Sun Dec 8th through Sat the 14th, 2019 at Vancouver Convention Center
This paper provides an interesting new method for neural network architecture search by encoding knowledge about constraints in IoT devices. As such the authors are able to search many more architectures than previous works because they do not need to train as many networks to find the best ones for the IoT use case, and they are able to find networks which provide higher accuracy under the same latency / memory constraints as compared to previous work. This paper contains several typographical errors (35$ instead of $35), and some other errors, for example their definition of "half" and "float" in Section 3.2 is backwards. These errors are minor and do not significantly detract from the paper's content. There are also some small issues with clarity. The last paragraph in Section 3.1 is one sentence, which makes it hard to read. Also, what exactly is the relationship between the manual and automatic workflows? How do they interact with each other? And within the automatic workflow, what is the difference between the automatic search and "random configuration" as shown in Figure 4? This figure in particular was hard to understand. Overall, the paper is an interesting contribution, however I am unsure of the significance of the contribution, as it does not seem like that much of an improvement over the cited previous works.

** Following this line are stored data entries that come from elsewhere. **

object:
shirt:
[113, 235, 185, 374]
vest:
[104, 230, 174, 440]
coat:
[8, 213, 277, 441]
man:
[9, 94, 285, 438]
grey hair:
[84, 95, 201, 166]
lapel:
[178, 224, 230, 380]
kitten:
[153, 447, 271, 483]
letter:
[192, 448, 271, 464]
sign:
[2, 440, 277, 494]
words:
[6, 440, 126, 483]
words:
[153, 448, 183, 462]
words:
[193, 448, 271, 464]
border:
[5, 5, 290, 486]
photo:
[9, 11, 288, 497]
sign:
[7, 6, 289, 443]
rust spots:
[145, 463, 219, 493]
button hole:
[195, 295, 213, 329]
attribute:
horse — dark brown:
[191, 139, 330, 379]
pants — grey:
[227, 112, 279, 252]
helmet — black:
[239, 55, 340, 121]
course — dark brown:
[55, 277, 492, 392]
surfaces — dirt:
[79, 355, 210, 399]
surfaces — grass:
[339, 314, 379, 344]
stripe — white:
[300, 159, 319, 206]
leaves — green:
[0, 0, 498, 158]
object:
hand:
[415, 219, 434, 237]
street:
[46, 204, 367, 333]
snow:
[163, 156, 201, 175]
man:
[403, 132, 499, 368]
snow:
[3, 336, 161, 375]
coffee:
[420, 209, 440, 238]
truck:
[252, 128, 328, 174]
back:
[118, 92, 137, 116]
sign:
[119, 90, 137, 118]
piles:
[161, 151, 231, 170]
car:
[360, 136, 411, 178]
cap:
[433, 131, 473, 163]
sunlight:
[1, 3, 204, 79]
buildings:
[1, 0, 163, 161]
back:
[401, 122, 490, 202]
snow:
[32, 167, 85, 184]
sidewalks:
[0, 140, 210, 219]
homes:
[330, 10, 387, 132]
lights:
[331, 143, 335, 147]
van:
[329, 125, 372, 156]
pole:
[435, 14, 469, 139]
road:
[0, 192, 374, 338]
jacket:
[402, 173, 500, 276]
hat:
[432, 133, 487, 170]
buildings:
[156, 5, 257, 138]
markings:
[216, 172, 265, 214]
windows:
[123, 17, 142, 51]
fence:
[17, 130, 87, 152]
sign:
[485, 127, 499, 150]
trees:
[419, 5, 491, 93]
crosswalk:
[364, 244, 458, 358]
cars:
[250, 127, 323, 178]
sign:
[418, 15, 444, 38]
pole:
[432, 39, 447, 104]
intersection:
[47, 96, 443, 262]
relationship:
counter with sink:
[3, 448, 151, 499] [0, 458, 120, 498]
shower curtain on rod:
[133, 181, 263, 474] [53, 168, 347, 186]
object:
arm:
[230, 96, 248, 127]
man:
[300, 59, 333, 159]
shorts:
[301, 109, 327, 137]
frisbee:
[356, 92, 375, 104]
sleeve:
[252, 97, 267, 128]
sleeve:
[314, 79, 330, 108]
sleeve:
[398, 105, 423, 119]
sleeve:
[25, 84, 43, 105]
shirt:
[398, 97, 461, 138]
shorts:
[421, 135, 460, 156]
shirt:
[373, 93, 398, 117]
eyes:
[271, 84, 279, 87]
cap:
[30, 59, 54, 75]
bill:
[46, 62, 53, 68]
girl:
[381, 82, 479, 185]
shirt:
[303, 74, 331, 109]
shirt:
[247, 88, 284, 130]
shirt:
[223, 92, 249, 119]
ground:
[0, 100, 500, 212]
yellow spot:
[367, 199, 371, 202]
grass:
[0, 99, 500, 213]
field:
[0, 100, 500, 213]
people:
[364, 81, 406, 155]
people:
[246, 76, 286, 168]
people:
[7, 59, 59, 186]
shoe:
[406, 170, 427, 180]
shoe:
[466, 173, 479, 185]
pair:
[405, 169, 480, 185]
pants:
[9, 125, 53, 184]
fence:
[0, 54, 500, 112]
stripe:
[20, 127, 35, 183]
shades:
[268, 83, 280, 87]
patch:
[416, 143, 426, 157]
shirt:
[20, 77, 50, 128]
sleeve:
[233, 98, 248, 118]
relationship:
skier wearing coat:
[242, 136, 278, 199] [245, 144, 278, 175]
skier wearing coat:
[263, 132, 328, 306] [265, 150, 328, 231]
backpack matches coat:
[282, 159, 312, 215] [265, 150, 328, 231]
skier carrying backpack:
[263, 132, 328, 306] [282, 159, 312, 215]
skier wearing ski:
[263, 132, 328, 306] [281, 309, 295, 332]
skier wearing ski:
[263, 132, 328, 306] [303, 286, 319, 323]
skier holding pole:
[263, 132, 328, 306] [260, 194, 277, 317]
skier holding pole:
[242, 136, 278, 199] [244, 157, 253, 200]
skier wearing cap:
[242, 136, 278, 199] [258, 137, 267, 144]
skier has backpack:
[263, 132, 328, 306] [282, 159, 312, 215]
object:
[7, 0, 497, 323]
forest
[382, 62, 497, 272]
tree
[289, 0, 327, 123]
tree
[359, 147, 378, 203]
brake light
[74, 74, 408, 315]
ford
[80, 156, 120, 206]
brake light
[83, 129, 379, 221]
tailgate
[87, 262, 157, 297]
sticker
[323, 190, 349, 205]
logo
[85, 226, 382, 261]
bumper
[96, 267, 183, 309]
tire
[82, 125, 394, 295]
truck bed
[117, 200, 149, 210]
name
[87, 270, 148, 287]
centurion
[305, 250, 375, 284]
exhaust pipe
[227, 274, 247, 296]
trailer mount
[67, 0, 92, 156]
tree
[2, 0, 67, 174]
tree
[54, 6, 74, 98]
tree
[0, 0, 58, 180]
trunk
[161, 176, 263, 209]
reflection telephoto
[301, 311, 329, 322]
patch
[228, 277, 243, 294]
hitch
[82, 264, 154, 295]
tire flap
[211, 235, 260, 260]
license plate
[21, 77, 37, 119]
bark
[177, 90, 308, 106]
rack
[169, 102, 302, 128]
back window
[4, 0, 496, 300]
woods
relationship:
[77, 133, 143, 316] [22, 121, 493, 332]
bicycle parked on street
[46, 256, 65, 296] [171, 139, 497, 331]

**Originality**: The novelty of the work is that the authors search in the context of IoT devices, in terms of evaluating measured latency, memory footprint, and prediction accuracy at the same time to satisfy certain constraints. This is new compared to prior works, according to the Related Work section and my understanding. Also, their method of evolution of a parameterized search space seems also new in the context of Neural Architecture Search. **Quality**: The submission is complete and not a work-in-progress. The experiment design is reasonable, the baseline comparisons against previous methods are fair and the results support their claims. The authors did not mention the weakness of this method, and there are a number of typos yet to be fixed. **Clarity**: The method description and clear and easy to understand, since the method is not very complicated. Most of the figures are self-explainable, except some require a deeper look into the text. **Significance**: Their results show that they can search for better model hyper-parameters (kernel size, channel size) for IoT devices. The results have shown that their method is better compared to prior work. They can also deal with the target space constraint (such as memory size) by evolving the input search space, and this is useful when deployed models have such constraints. Their search for different floating point configuration also prompts hardware designers and researchers to design specialized architecture for smaller deep networks that run on CPUs. Since they target IoT devices, the results can also be useful for non-researchers with affordable hardware.
This paper studies the NAS problem in the IoT platform scenarios with specific hardware considerations. The idea is to break down the original whole search space into a set of subspaces through sampling, and the final, actual search is conducted in the typically much narrower space as the union of these sampled subspaces. In the IoT platform scenarios, specific hardware considerations are applied in sampling the space. The whole work of the paper is reported through a case study on image classification using CIFAR-10 dataset, and the better ever results are reported. The only methodological contribution as I see is the idea of breaking down the original space into subspaces and conducting the search in the narrow space as the union of the subspaces. While this could be claimed as a contribution as was done in the paper, I don’t feel comfortable with buying this idea, as I see that this methodology has a lot of open issues. For example, how many sampled subspaces are reasonably sufficient to deliver a good solution? What sort of theoretic assurance of reaching to a good or better solution using this approach, even if we force each sampled subspace to cover a reference model as was done in the paper? In terms of empirical analysis, the paper only gave one case study on image classification with CIFAR-10 dataset. In real-world IoT applications, the problems we face may way more challenging than image classification in CIFAR-10. Consequently, I am not sure how much societal impact this work could generate. Finally, I would like to comment on the presentation of the paper. The paper has a lot of grammatical errors and awkward sentences. I encourage the authors to have a serious proof-reading before sending the paper out for review. The above was my initial review. After I read the authors’ response, I am willing to buy the arguments regarding the significance and novelty of the work. Specifically, regarding the claimed improvements over SOTA, my ranking of the significance goes in the order of 1 (most, though I still have a technical reservation stated above and I am not completely convinced by the authors’ response as I was expecting that the authors would offer an insightful discussion on determining the number of subspaces as well as its relationship with the give prior such as the reference models), 3 (moderate), and 2 (least). As a result, I am raising the overall score to 6.